WORK INSTRUCTIONS: Set down the entries exactly as they appear, apart from the images, which stay out.

Dataset entries:
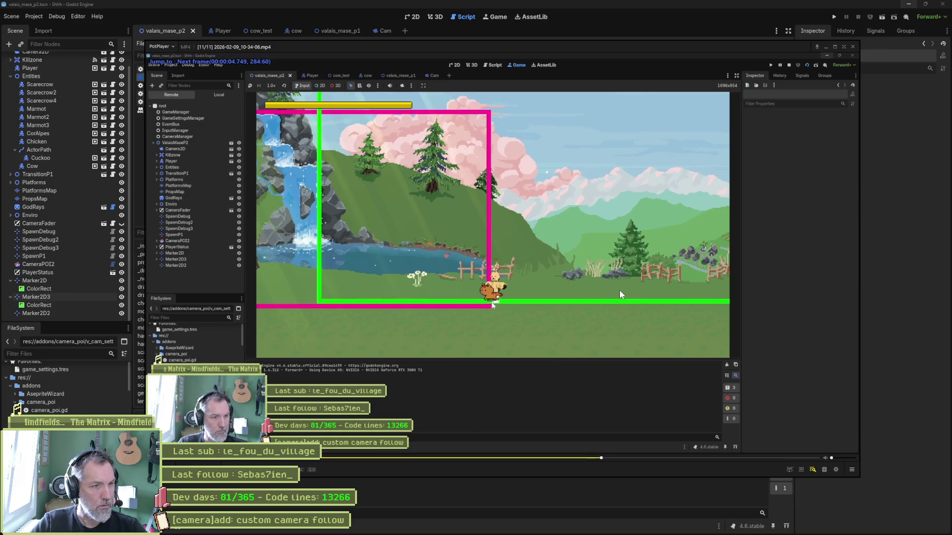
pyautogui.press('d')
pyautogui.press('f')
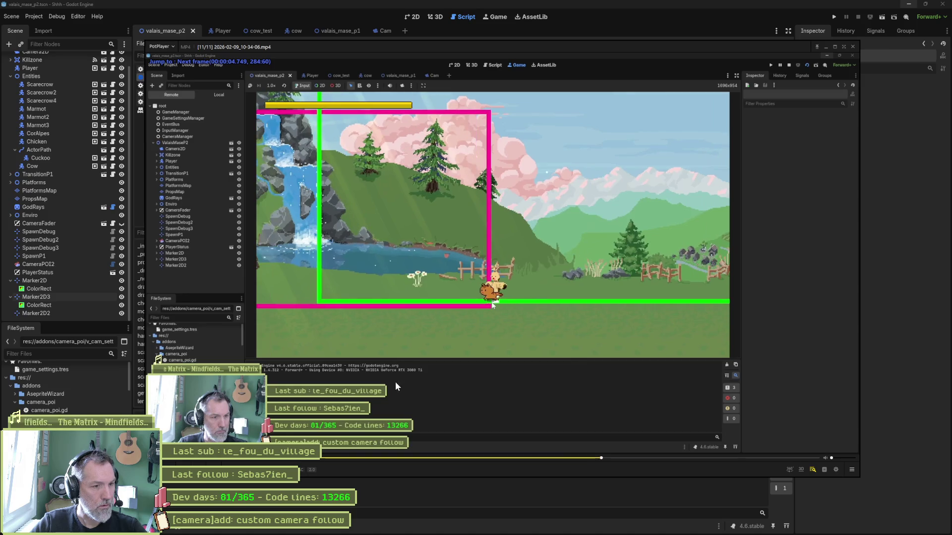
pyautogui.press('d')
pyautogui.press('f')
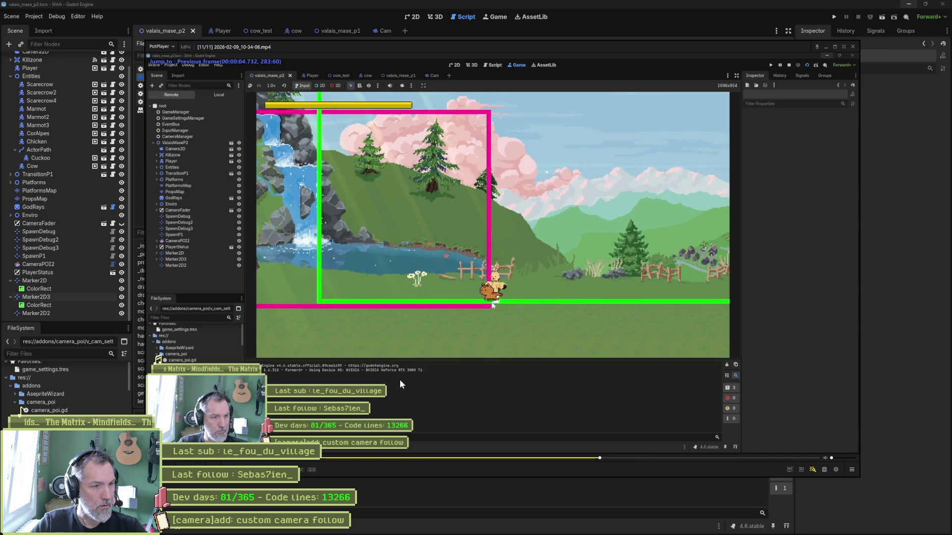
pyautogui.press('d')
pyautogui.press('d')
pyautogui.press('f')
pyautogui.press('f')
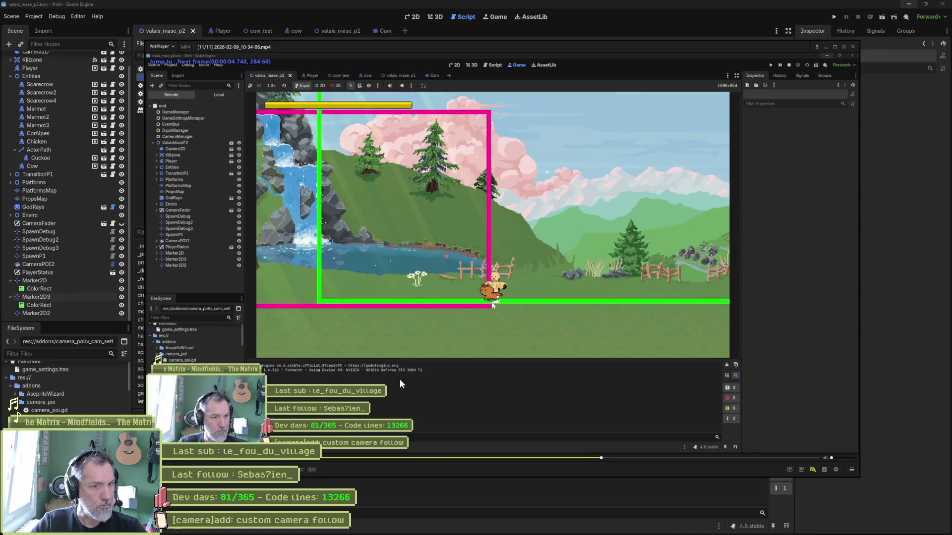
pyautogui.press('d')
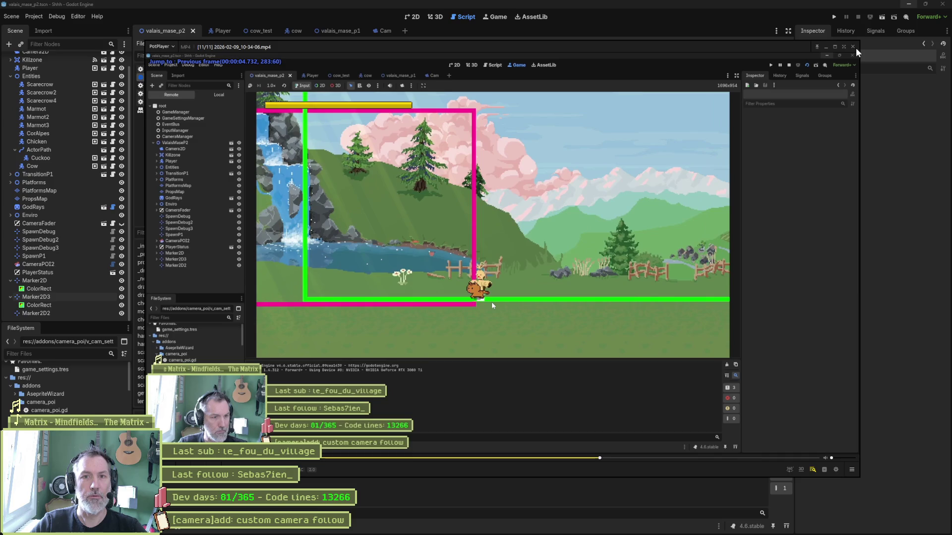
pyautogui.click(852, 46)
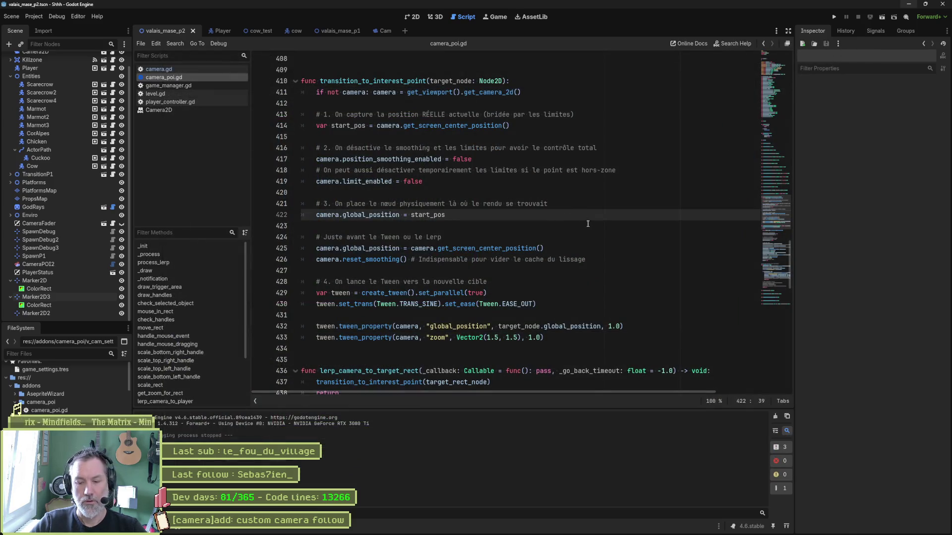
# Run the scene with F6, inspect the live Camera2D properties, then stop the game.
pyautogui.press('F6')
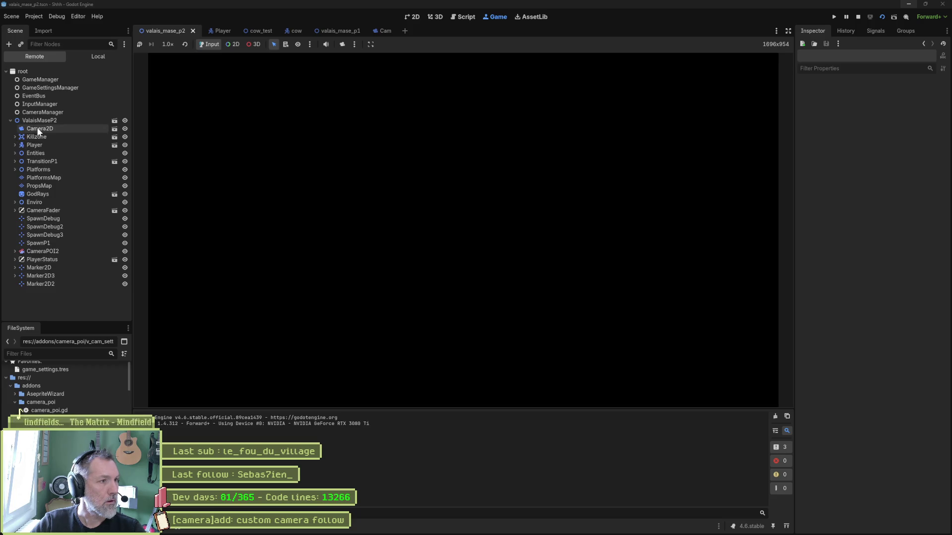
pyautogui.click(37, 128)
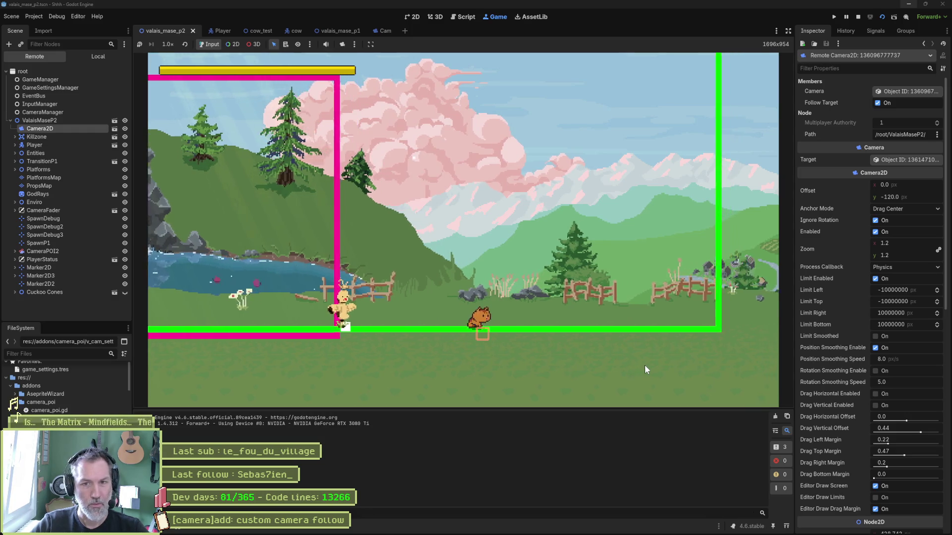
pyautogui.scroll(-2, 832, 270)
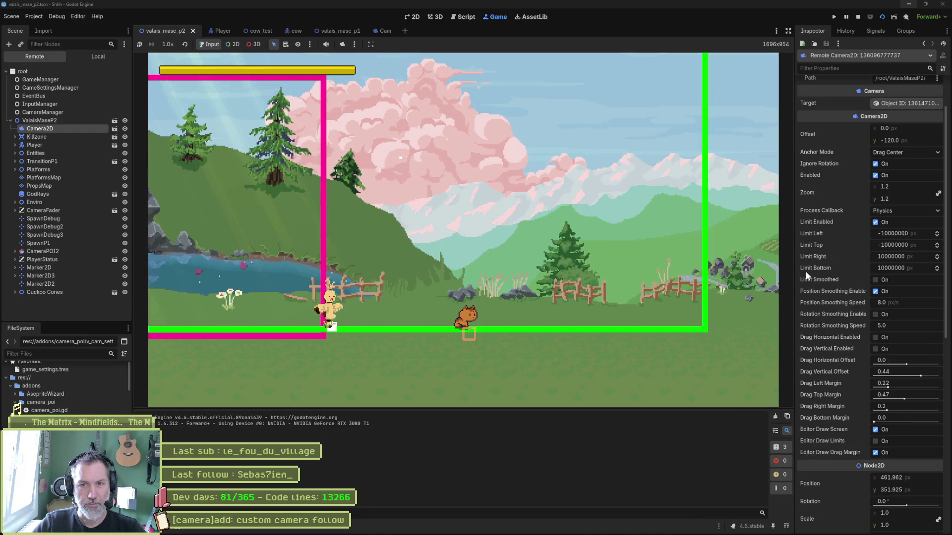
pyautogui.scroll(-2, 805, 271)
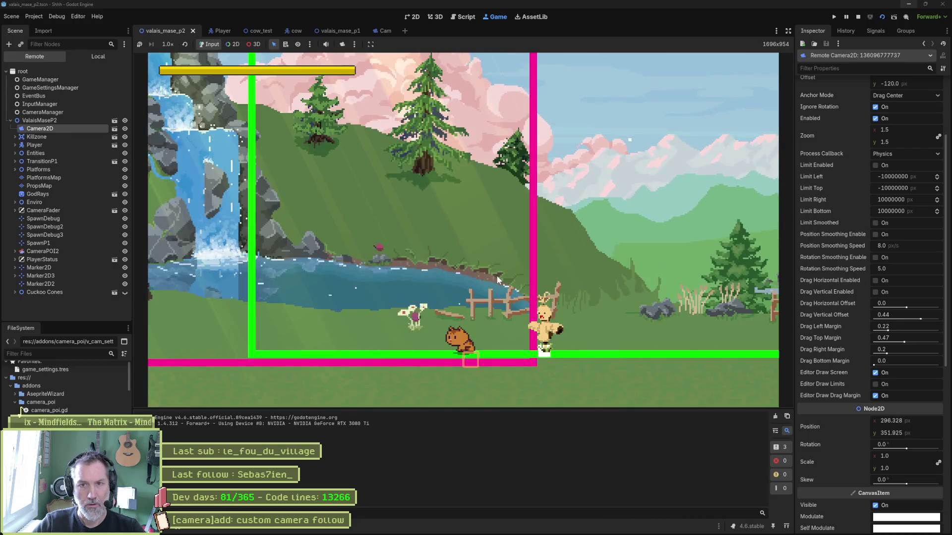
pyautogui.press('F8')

REPLY TO THE TASK:
pyautogui.press('d')
pyautogui.press('f')
pyautogui.press('d')
pyautogui.press('f')
pyautogui.press('d')
pyautogui.press('d')
pyautogui.press('f')
pyautogui.press('f')
pyautogui.press('d')
pyautogui.click(852, 46)
# Run the scene with F6, inspect the live Camera2D properties, then stop the game.
pyautogui.press('F6')
pyautogui.click(37, 128)
pyautogui.scroll(-2, 832, 270)
pyautogui.scroll(-2, 805, 271)
pyautogui.press('F8')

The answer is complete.